For a full discussion on how to test two floating point numbers for equality, see "Comparing Floating Point Numbers", by Bruce Dawson. To summarize, there are three main methods of comparison:

Use an absolute difference

As in Joel Coehoorn's example, but be very careful to select a value that's of an appropriate magnitude, unlike Joel's example.

Use a relative difference

Something like the following:

if (Math.Abs(a - b) / b <= maxRelativeError)
{
    return true;
}

However, there are complications; you should divide by the larger of the two values, and this function performs poorly for values close to zero unless you also add a check for a maximum absolute difference. See the paper for details.

Using units of last place

Comparison using units of last place (ULPs) means checking the last portion of the significand. (The paper refers to this as "Comparing using integers.") This is a more complicated approach but is very robust. The paper provides source code in C; for C#, you could probably use BitConverter.DoubleToInt64Bits.

In response to your edit

"How many times greater?" This is really a question of your application domain, which is probably why the .NET Framework doesn't provide a default method, but I've had good luck using the ULPs comparison with a max ULPs difference of 4.

Josh Kelley
+1 for a well-structured answer!
Warren
A: 

so I'm looking for a good rule of thumb for how to determine the size of the equivalence window.

Unfortunately, there is no good rule of thumb here. It's entirely determined by the needs of your program. A toy physics simulation may prefer a very high epsilon so that collisions aren't missed. Meanwhile a statistics package would want a low epsilon to be more accurate. You'll just have to tune it to the needs of your app.

munificent
+1  A: 

The question is, but many times greater??

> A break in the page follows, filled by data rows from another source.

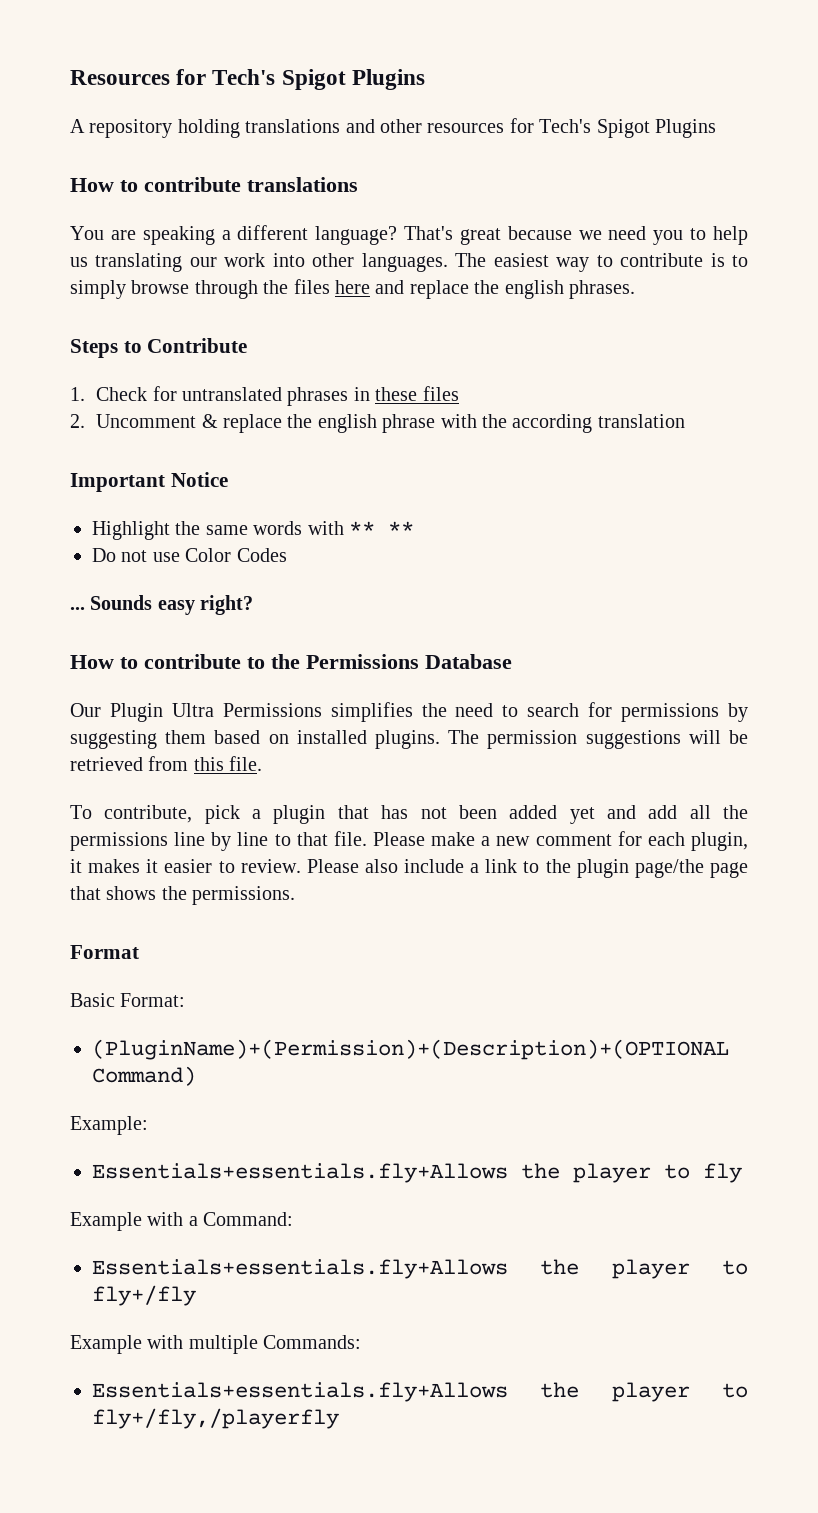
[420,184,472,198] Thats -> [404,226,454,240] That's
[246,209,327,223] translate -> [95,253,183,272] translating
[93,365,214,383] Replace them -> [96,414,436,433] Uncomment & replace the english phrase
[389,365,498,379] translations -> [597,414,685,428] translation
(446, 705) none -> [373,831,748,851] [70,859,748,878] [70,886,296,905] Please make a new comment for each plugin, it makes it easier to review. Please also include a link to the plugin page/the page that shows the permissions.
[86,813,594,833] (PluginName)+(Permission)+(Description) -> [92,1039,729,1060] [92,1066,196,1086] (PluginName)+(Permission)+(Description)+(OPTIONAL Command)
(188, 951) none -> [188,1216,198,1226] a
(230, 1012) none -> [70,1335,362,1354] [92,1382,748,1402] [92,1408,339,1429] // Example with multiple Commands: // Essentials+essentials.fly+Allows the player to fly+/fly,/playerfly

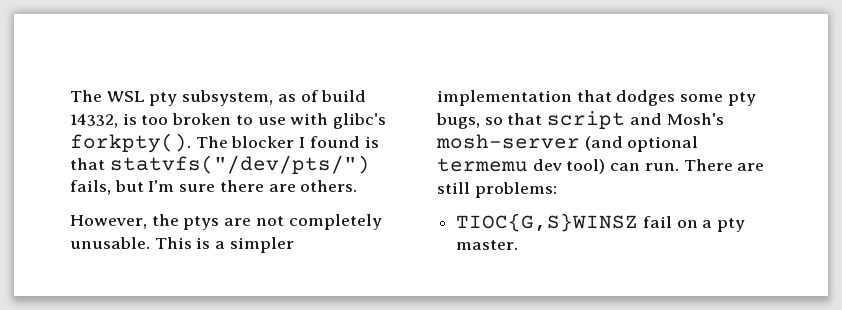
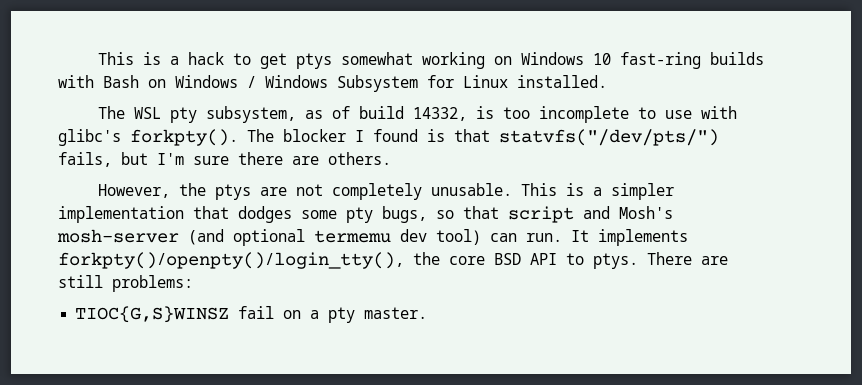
(70, 96) none -> [97,52,764,69] [58,75,607,92] This is a hack to get ptys somewhat working on Windows 10 fast-ring builds with Bash on Windows / Windows Subsystem for Linux installed. //
[172,113,232,125] broken -> [538,106,629,123] incomplete
(679, 167) none -> [571,229,688,246] [58,252,638,269] It implements forkpty()/openpty()/login_tty(), the core BSD API to ptys.

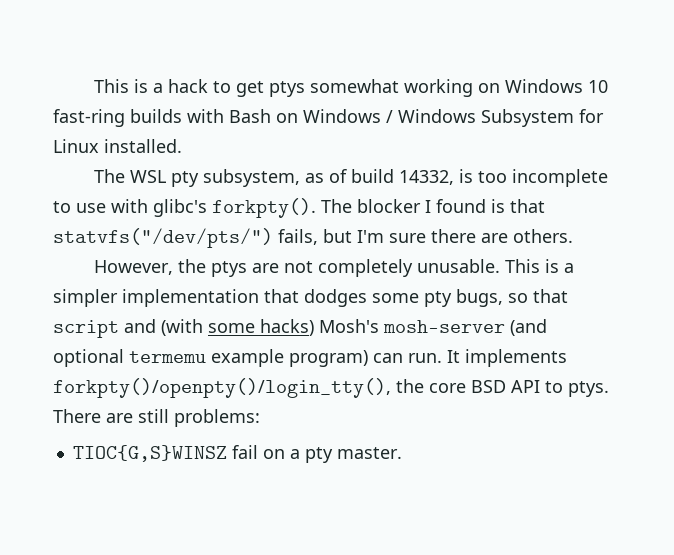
(610, 212) none -> [161,319,314,336] (with some hacks)
[400,229,481,245] dev tool) -> [211,349,368,367] example program)

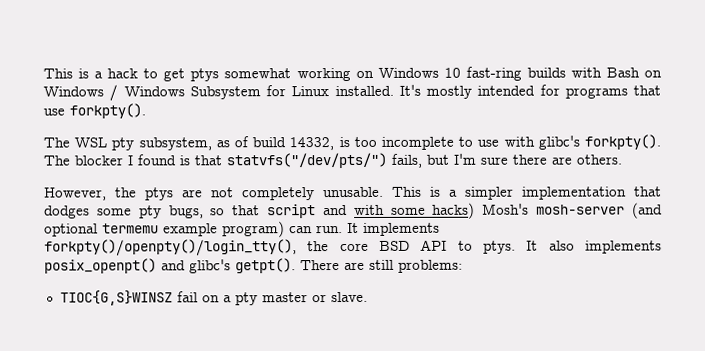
(182, 146) none -> [398,84,661,99] [43,103,146,119] It's mostly intended for programs that use forkpty().
[161,319,203,336] (with -> [353,204,385,215] with
(609, 389) none -> [526,240,662,254] [44,258,296,274] It also implements posix_openpt() and glibc's getpt().
[336,447,402,459] master. -> [261,291,368,303] master or slave.

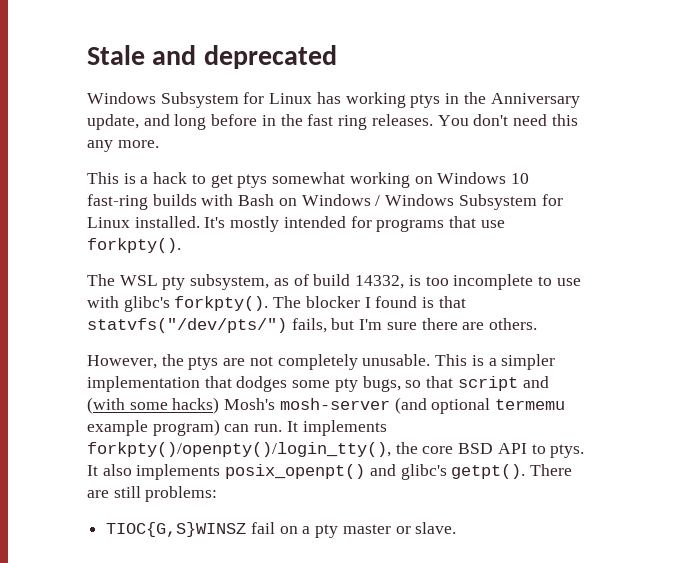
(43, 73) none -> [87,45,337,69] [87,92,580,108] [87,114,578,130] [87,140,159,152] Stale and deprecated // Windows Subsystem for Linux has working ptys in the Anniversary update, and long before in the fast ring releases. You don't need this any more. //
[353,204,385,215] with -> [87,397,125,414] (with

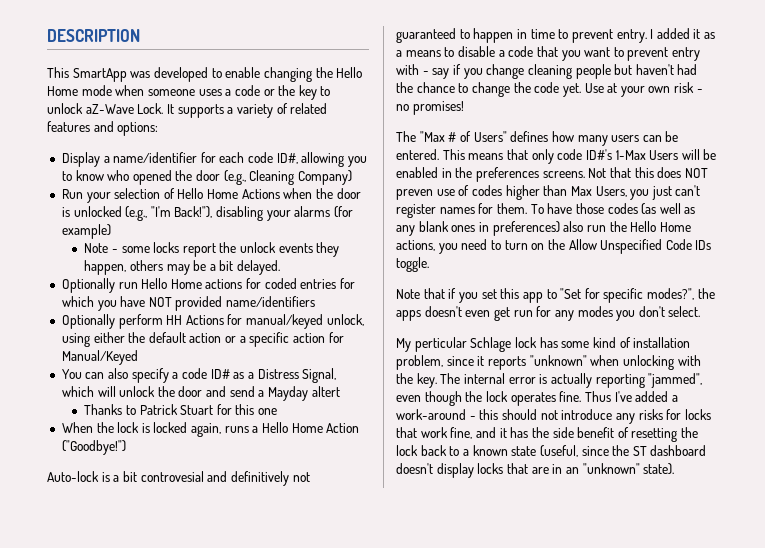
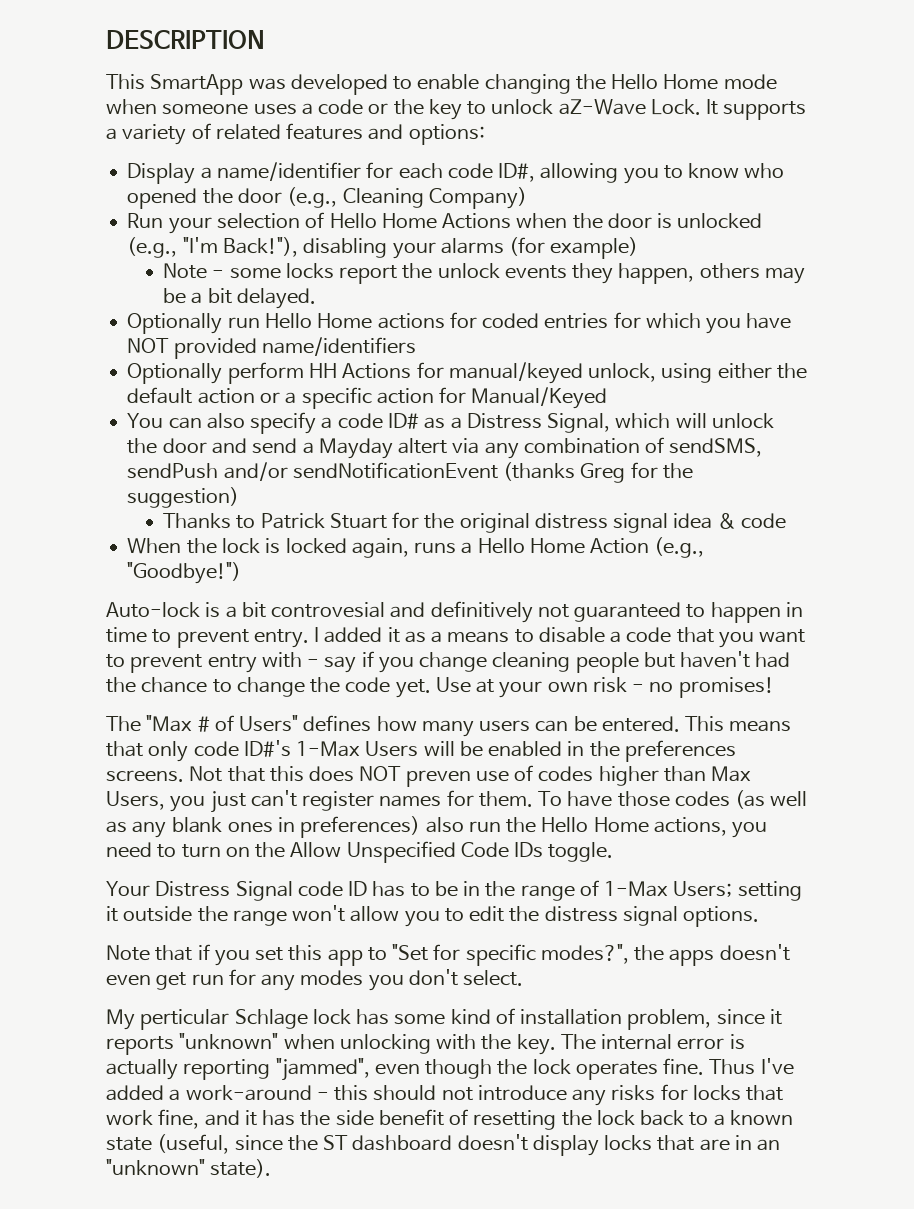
(340, 391) none -> [452,437,763,459] [127,462,694,483] [127,487,240,508] via any combination of sendSMS, sendPush and/or sendNotificationEvent (thanks Greg for the suggestion)
[235,404,278,415] this one -> [424,513,786,533] the original distress signal idea & code
[61,440,126,455] ("Goodbye!") -> [654,537,705,558] [127,562,242,584] (e.g., "Goodbye!")
(429, 264) none -> [106,880,802,901] [106,905,760,927] // Your Distress Signal code ID has to be in the range of 1-Max Users; setting it outside the range won't allow you to edit the distress signal options.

How much larger depends on the inputs and on how many operations your performing. In addition to magnitude considerations, every operation increases your rounding error. If your doing many calculations on the numbers before comparing them it's more a matter of significant digits rather than machine accuracy.

Your window needs to be larger than the worst-case rounding error accumulated as a result of any calculations done. If it's smaller, there may be stray situations where your comparison fails.